Task requirements –
a. Revise the kernel crash report starting with "On Mon, Jan" and going on through "nameidata *nd, unsigned flags)", putting "try_to_unlazy" wherever "unlazy_walk" appears.
b. Pick up the kernel crash report thread where it stops and keep it going.

On Mon, Jan 13, 2020 at 10:33:10PM -0800, syzbot wrote:
> ------------[ cut here ]------------
> kernel BUG at fs/namei.c:684!
> invalid opcode: 0000 [#1] PREEMPT SMP KASAN
> CPU: 1 PID: 9764 Comm: syz-executor.0 Not tainted
> 5.5.0-rc5-next-20200113-syzkaller #0
> Hardware name: Google Google Compute Engine/Google Compute Engine, BIOS
> Google 01/01/2011
> RIP: 0010:unlazy_walk+0x306/0x3b0 fs/namei.c:684
> path_mountpoint.isra.0+0x1d5/0x340 fs/namei.c:2788
> filename_mountpoint+0x181/0x380 fs/namei.c:2809
> user_path_mountpoint_at+0x3a/0x50 fs/namei.c:2839
> ksys_umount+0x164/0xef0 fs/namespace.c:1683
2289 static const char *path_init(struct nameidata *nd, unsigned flags)
2290 {
2291 int error;
2292 const char *s = nd->name->name;
2293
2294 if (!*s)

Records shown –

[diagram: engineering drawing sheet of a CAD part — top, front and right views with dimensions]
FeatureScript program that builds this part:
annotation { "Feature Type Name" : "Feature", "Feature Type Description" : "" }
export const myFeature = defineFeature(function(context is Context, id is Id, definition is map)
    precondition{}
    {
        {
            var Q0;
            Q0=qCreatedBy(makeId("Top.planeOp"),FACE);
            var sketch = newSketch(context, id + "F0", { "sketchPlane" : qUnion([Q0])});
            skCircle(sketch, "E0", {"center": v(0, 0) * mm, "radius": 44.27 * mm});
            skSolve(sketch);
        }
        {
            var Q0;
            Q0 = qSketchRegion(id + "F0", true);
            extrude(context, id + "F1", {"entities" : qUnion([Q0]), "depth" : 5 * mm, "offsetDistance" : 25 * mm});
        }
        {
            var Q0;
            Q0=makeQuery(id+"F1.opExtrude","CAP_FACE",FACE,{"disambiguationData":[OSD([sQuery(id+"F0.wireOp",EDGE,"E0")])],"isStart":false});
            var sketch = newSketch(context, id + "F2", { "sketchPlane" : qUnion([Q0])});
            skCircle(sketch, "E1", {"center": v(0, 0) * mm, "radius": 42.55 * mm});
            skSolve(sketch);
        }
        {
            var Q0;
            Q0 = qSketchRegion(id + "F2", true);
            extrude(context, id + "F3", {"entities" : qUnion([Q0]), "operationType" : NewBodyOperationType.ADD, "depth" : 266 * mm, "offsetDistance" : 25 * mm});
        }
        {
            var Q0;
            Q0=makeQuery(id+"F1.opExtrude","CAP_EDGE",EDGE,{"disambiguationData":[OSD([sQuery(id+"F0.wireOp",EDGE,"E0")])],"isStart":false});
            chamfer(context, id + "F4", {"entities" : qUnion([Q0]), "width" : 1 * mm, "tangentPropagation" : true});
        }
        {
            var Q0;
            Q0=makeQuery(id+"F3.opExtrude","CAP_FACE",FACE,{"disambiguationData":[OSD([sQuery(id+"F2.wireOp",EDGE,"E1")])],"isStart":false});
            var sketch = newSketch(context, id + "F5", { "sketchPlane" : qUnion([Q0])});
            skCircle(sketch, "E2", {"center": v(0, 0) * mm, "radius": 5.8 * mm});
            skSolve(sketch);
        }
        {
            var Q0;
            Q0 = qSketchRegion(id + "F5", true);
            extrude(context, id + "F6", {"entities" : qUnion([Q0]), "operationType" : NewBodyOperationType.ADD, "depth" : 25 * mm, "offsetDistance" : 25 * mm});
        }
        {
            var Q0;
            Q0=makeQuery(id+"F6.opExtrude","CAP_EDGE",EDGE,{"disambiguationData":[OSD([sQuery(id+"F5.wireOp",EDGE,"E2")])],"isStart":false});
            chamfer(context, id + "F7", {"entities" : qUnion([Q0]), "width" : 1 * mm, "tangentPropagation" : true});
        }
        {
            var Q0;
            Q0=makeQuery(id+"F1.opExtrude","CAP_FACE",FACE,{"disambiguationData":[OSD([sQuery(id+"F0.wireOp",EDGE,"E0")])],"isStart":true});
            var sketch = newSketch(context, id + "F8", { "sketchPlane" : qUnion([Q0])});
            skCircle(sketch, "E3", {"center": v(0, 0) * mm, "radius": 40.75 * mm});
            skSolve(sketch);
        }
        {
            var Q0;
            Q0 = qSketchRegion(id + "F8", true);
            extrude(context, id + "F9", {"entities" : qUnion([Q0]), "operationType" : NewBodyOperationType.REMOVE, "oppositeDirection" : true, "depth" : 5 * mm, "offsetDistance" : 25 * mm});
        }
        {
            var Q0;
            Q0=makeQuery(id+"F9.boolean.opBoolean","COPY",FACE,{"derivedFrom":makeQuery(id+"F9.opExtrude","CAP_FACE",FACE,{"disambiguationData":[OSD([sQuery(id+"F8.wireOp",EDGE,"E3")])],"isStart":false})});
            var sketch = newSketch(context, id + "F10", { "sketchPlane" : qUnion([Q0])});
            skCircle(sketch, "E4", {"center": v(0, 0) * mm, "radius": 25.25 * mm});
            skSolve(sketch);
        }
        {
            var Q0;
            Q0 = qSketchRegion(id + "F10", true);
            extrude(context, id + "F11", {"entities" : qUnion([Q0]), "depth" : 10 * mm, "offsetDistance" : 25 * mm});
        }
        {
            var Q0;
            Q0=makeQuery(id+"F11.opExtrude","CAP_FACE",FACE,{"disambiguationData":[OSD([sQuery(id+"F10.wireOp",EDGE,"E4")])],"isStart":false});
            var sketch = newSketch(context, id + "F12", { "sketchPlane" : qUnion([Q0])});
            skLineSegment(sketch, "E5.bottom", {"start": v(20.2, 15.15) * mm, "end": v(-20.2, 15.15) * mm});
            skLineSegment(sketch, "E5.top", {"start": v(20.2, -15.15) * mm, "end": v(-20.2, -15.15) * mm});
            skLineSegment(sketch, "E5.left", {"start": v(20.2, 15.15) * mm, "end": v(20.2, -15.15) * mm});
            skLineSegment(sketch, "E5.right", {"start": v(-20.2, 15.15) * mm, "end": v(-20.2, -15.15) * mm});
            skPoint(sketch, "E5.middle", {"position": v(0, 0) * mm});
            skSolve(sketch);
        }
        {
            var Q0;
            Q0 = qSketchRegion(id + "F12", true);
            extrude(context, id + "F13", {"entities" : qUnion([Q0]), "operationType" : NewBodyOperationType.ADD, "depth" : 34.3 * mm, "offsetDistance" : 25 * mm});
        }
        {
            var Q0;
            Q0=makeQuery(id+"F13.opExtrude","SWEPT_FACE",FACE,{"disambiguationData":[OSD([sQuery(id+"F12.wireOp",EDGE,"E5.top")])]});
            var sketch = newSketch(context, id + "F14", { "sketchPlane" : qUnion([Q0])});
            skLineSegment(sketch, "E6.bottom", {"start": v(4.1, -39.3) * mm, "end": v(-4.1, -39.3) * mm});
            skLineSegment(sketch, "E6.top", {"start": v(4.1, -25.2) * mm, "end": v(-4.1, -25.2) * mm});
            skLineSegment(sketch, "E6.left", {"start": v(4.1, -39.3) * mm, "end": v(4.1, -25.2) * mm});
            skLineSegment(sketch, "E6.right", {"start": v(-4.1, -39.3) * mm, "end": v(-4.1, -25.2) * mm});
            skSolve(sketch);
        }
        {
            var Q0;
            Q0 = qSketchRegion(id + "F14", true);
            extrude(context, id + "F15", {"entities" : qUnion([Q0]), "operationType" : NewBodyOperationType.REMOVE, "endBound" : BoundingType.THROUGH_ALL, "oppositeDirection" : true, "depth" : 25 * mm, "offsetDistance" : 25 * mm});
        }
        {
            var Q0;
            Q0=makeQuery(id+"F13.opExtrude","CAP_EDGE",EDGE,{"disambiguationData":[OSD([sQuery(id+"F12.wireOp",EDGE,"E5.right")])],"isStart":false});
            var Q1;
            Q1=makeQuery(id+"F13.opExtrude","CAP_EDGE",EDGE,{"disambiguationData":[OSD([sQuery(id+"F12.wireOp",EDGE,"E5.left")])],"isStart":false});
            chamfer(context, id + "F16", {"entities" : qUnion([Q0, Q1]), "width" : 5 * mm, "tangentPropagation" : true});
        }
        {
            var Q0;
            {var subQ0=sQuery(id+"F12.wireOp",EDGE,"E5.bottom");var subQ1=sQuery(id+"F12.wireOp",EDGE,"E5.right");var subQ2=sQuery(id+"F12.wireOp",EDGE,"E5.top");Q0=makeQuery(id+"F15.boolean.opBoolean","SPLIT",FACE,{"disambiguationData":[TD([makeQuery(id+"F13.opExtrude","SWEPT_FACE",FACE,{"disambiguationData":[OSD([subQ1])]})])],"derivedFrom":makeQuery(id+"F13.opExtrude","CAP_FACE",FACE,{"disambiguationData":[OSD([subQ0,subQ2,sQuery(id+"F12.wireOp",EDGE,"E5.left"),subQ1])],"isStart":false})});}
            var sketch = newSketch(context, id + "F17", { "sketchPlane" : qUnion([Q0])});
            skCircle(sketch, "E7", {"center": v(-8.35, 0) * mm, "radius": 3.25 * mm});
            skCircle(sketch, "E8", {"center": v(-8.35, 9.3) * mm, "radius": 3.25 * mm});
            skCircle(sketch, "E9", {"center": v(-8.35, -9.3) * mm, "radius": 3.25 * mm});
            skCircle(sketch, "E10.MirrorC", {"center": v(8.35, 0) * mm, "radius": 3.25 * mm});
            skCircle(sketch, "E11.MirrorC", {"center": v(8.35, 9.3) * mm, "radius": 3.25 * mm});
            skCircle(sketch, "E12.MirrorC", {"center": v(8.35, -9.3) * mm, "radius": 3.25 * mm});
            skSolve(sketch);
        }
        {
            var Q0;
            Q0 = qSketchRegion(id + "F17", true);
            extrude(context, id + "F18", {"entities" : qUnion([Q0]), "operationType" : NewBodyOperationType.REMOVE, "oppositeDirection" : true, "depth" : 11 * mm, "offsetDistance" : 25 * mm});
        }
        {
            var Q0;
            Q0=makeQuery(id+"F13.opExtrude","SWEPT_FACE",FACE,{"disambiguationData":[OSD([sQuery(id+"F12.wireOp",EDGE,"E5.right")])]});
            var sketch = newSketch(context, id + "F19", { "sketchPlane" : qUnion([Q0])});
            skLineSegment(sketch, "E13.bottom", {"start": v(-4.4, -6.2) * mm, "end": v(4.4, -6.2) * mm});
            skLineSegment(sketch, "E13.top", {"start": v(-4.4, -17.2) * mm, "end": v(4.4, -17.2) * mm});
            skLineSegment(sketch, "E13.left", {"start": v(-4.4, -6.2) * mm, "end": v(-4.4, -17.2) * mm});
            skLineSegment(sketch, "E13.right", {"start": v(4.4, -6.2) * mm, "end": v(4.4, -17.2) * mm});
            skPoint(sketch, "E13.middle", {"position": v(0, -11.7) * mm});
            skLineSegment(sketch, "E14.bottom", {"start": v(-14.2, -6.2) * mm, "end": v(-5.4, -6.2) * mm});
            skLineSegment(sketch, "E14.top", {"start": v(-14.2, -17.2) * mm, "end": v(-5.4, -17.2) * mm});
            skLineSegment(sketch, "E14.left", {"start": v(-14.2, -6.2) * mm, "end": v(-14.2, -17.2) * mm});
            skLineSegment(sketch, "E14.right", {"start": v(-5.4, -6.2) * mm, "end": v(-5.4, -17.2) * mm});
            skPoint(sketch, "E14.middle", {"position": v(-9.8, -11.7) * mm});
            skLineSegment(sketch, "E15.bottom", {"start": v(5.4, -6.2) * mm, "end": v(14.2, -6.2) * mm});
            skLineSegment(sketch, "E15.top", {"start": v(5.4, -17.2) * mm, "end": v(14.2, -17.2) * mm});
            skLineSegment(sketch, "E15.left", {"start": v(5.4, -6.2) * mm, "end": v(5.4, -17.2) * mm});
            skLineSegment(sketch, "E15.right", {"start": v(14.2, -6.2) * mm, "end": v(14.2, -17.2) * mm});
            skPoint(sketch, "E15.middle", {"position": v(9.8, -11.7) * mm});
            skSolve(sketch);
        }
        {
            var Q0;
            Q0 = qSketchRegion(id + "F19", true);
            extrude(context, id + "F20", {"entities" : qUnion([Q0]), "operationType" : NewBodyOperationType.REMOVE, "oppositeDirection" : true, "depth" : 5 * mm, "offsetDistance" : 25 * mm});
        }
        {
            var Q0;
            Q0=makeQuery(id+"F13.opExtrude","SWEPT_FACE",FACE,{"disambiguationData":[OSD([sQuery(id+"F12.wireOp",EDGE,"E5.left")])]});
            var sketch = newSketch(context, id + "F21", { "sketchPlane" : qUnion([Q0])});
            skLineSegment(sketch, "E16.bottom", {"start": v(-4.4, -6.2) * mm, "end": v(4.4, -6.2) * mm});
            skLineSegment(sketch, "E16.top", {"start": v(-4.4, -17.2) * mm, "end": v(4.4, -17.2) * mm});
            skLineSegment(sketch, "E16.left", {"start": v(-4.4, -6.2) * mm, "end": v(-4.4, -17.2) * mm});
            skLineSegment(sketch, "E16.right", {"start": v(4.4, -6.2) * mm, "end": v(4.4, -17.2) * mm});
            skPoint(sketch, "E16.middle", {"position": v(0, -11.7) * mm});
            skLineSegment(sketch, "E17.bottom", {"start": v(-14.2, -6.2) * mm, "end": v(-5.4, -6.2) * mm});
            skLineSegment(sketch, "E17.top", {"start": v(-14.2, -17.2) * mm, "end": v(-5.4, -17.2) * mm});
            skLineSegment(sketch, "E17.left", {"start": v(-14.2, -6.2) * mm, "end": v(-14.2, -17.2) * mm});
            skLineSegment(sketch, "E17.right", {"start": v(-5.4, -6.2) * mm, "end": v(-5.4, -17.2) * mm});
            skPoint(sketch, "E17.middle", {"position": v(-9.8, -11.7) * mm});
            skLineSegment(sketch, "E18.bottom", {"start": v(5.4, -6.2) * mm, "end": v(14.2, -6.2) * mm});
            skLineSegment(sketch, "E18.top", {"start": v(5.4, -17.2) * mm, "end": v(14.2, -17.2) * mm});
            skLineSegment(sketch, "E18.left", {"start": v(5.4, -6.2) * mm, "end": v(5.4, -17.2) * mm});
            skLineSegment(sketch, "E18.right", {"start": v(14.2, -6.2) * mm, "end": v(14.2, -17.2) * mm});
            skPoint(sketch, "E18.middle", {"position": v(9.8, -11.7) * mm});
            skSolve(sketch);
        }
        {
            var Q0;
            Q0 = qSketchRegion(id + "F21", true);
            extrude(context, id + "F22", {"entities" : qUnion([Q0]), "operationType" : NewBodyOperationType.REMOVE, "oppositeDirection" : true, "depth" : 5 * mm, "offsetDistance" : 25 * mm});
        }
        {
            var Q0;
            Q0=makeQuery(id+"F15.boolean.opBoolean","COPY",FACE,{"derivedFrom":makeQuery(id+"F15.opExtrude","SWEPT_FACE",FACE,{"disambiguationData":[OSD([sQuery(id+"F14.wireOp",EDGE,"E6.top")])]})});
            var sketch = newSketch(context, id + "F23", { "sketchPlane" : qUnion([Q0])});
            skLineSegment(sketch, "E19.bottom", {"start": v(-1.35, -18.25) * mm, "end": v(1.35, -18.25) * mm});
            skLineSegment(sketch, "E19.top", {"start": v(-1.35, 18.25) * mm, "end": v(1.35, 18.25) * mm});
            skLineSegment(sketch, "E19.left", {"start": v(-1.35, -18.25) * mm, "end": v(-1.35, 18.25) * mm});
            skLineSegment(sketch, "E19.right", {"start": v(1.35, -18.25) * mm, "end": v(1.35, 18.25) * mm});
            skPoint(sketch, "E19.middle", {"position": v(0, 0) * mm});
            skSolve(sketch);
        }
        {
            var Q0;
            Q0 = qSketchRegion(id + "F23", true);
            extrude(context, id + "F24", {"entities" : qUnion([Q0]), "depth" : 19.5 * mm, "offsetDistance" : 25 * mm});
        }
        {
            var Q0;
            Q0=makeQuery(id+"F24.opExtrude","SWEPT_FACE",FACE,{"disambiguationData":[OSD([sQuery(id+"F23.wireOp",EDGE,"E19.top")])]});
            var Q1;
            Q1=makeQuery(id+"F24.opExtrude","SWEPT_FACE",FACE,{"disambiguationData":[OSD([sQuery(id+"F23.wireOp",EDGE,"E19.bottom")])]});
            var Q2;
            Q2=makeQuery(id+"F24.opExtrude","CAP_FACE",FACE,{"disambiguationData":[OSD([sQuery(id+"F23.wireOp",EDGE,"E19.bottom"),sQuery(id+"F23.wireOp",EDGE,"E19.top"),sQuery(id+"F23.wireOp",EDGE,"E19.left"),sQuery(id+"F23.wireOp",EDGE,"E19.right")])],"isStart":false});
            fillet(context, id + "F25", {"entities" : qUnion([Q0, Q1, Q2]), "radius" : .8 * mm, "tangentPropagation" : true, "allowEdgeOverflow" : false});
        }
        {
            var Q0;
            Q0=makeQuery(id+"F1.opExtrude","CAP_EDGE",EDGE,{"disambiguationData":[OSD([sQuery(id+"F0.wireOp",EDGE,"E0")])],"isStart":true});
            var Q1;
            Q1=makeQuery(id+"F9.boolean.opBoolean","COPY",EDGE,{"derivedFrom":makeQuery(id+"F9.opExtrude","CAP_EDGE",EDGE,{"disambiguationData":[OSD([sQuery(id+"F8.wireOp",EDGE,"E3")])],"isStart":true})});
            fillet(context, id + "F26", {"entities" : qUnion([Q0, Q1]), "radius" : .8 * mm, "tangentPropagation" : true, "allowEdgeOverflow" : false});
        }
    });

Answers –
a.
On Mon, Jan 13, 2020 at 10:33:10PM -0800, syzbot wrote:
> ------------[ cut here ]------------
> kernel BUG at fs/namei.c:684!
> invalid opcode: 0000 [#1] PREEMPT SMP KASAN
> CPU: 1 PID: 9764 Comm: syz-executor.0 Not tainted
> 5.5.0-rc5-next-20200113-syzkaller #0
> Hardware name: Google Google Compute Engine/Google Compute Engine, BIOS
> Google 01/01/2011
> RIP: 0010:try_to_unlazy+0x306/0x3b0 fs/namei.c:684
> path_mountpoint.isra.0+0x1d5/0x340 fs/namei.c:2788
> filename_mountpoint+0x181/0x380 fs/namei.c:2809
> user_path_mountpoint_at+0x3a/0x50 fs/namei.c:2839
> ksys_umount+0x164/0xef0 fs/namespace.c:1683
2289 static const char *path_init(struct nameidata *nd, unsigned flags)

b.
2295 flags &= ~LOOKUP_RCU;
^^^^^^^^^^^^^^^^^^^^
My guess is that LOOKUP_RCU gets cleared out here. Maybe the problem
was introduced in commit e56b43b971a7 ("reimplement path_mountpoint()
with less magic") because before we checked LOOKUP_RCU before calling
unlazy_walk().
- /* If we're in rcuwalk, drop out of it to handle last component */
- if (nd->flags & LOOKUP_RCU) {
- if (unlazy_walk(nd))
2296 if (flags & LOOKUP_RCU)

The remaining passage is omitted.